= Mätäsvaara =

Mining village in Finland

Mätäsvaara is a small village in Finland in the town of Lieksa, North Karelia. It is located on the east side of the lake Pielinen and between the town of Nurmes 27 kilometres from the centre of Lieksa.

The village was the site of significant mining activities in the 20th century. The mining focused on a molybdenum deposit, with mining beginning in 1903. The mining remained small-scale until World War II. As molybdenum alloys could be used to create high-quality steel, there was a great deal of demand for molybdenum to build weapons of war. In 1939 and 1940, the mine was built up, eventually becoming the second-largest in Finland. The Mätäsvaara mine supplied much of the molybdenum used by Nazi Germany for its wartime steel demands. At its peak, more than one thousand people lived in the village. The mine closed after the war, in 1947, and the village shrunk with it.
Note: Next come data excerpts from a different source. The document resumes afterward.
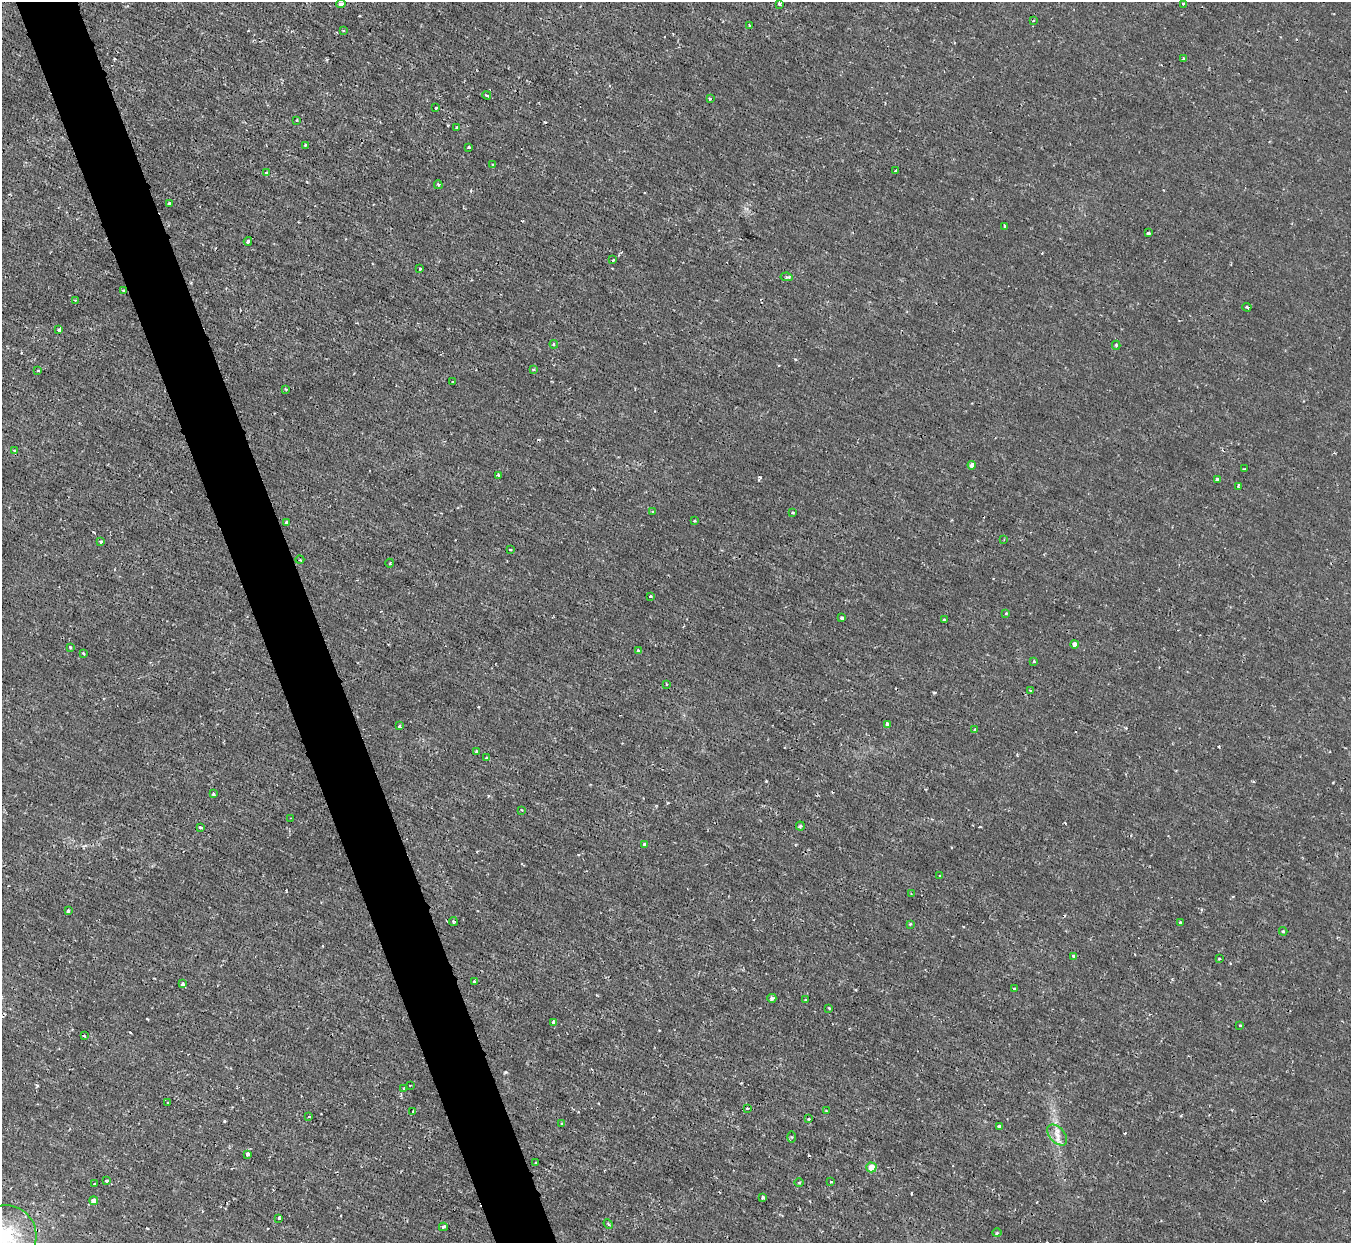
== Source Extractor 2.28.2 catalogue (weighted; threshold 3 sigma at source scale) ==
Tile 11 of 4 x 4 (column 3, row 3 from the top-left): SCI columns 2701-4049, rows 1389-2629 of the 5399 x 5386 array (HDU 1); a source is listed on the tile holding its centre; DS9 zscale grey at full resolution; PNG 1353 x 1245 px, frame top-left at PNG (2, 2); each listed source drawn as its Kron ellipse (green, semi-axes under 4 px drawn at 4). Shown black and unused: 5% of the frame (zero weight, under 2 of 3 exposures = <1% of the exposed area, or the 3 px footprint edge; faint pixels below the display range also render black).
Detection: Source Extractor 2.28.2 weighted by HDU 2 'WHT'; one run over the whole footprint, this tile lists its part. Background 0.00163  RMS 0.0014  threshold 0.00635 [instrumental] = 3 sigma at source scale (4.5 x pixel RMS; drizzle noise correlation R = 1.50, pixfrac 1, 0.05/0.05 arcsec/px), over >= 5 px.
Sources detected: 119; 3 cosmic-ray / hot-pixel residue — neither listed nor drawn; the other 116 listed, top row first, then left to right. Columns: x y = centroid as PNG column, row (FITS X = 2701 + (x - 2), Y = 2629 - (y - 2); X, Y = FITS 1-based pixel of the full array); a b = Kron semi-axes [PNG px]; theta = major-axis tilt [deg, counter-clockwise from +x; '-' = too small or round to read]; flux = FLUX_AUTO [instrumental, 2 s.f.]
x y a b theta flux
779 3 3 3 - 0.46
1183 3 4 3 - 0.26
341 4 5 4 - 0.53
1033 21 3 2 - 0.13
749 26 3 2 - 0.24
343 31 3 2 - 0.13
1183 59 3 3 - 0.4
487 95 4 3 - 0.2
710 99 3 3 - 0.13
436 108 3 3 - 0.19
297 120 4 3 - 0.1
457 128 3 3 - 0.52
306 145 3 3 - 0.21
468 147 3 3 - 0.34
493 165 3 3 - 0.23
896 170 3 2 - 0.23
266 173 3 3 - 0.34
438 185 4 3 - 0.21
169 204 3 3 - 0.39
1005 226 3 2 - 0.18
1148 233 3 3 - 0.43
248 241 4 3 - 0.28
613 260 3 2 - 0.13
420 269 3 2 - 0.17
787 277 6 4 -8 0.24
123 290 3 2 - 0.15
75 300 3 2 - 0.1
1247 307 4 3 - 0.22
59 330 3 3 - 0.35
554 344 4 4 - 0.21
1116 345 4 4 - 0.21
38 370 4 2 - 0.11
533 370 4 3 - 0.16
453 382 3 3 - 0.23
286 389 4 3 - 0.14
14 450 4 3 - 0.15
972 465 4 4 - 0.59
1244 469 2 2 - 0.13
498 475 3 3 - 0.2
1217 479 3 3 - 0.71
1238 486 4 3 - 0.16
652 512 2 2 - 0.11
793 512 3 2 - 0.13
695 521 3 3 - 0.3
287 522 4 3 - 0.74
1004 539 4 2 - 0.1
100 542 3 3 - 0.28
510 549 3 2 - 0.19
300 560 4 3 - 0.15
390 563 4 3 - 0.11
650 596 2 2 - 0.12
1006 613 3 3 - 0.14
842 618 4 3 - 0.7
944 619 3 3 - 0.27
1075 644 4 4 - 0.69
70 647 3 2 - 0.24
638 651 4 3 - 0.43
83 653 3 2 - 0.15
1034 661 3 3 - 0.16
667 684 3 3 - 0.16
1030 690 3 2 - 0.099
887 724 4 3 - 0.31
399 726 3 3 - 0.21
975 729 4 3 - 0.18
476 751 3 3 - 0.15
487 758 3 3 - 0.28
213 794 4 3 - 0.21
522 810 3 2 - 0.14
291 818 3 2 - 0.11
800 826 4 4 - 0.19
201 828 4 3 - 0.33
645 844 3 3 - 0.67
940 876 3 3 - 0.47
911 894 2 2 - 0.095
68 911 3 3 - 0.3
453 922 4 3 - 0.16
1180 923 3 2 - 0.19
910 924 3 3 - 0.11
1283 931 4 4 - 0.15
1073 956 3 2 - 0.31
1219 959 3 2 - 0.16
474 981 4 3 - 0.2
182 984 3 3 - 0.35
1014 989 3 2 - 0.13
772 998 4 4 - 0.34
806 1000 3 2 - 0.2
829 1008 3 3 - 0.19
554 1022 4 3 - 0.5
1240 1025 4 2 - 0.097
84 1036 4 3 - 0.13
410 1085 2 2 - 0.11
404 1089 3 2 - 0.18
168 1103 3 2 - 0.16
747 1108 3 3 - 0.44
413 1111 3 2 - 0.12
826 1111 3 2 - 0.13
309 1117 3 3 - 0.35
808 1119 3 2 - 0.16
562 1124 3 3 - 0.21
1000 1126 3 3 - 0.26
1057 1135 12 7 -48 0.97
792 1137 5 4 - 0.15
248 1154 3 3 - 0.67
535 1163 3 3 - 0.22
871 1167 5 5 - 2.1
107 1180 3 3 - 0.45
831 1182 3 2 - 0.19
799 1183 5 3 - 0.15
94 1184 3 3 - 0.39
763 1197 3 3 - 0.28
94 1201 4 4 - 1.1
279 1218 3 3 - 0.27
608 1224 5 4 - 0.23
443 1227 4 3 - 0.26
997 1233 5 3 - 0.13
6 1236 31 30 - 8.4
Overlapping masked pixels (flux is a lower limit): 1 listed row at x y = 123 290
Isophote crosses this tile's border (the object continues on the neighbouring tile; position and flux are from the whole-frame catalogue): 1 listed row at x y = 6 1236
Unlisted compact peaks at least as high as the median listed source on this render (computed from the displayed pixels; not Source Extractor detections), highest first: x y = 505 1072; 760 477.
As a result of its mining wealth, the village had impressive architecture for its size, much of it designed by the architect Alvar Aalto and containing relatively state-of-the-art features, such as central heating. However, much of the village has fallen into disrepair since the closure of the mine. As of 2015, the village's population was below 50.

In 2025, the Finnish government granted new exploratory mining permits to determine the viability of resuming mining in the area, possibly expanding beyond molybdenum to nickel, copper, and cobalt as well.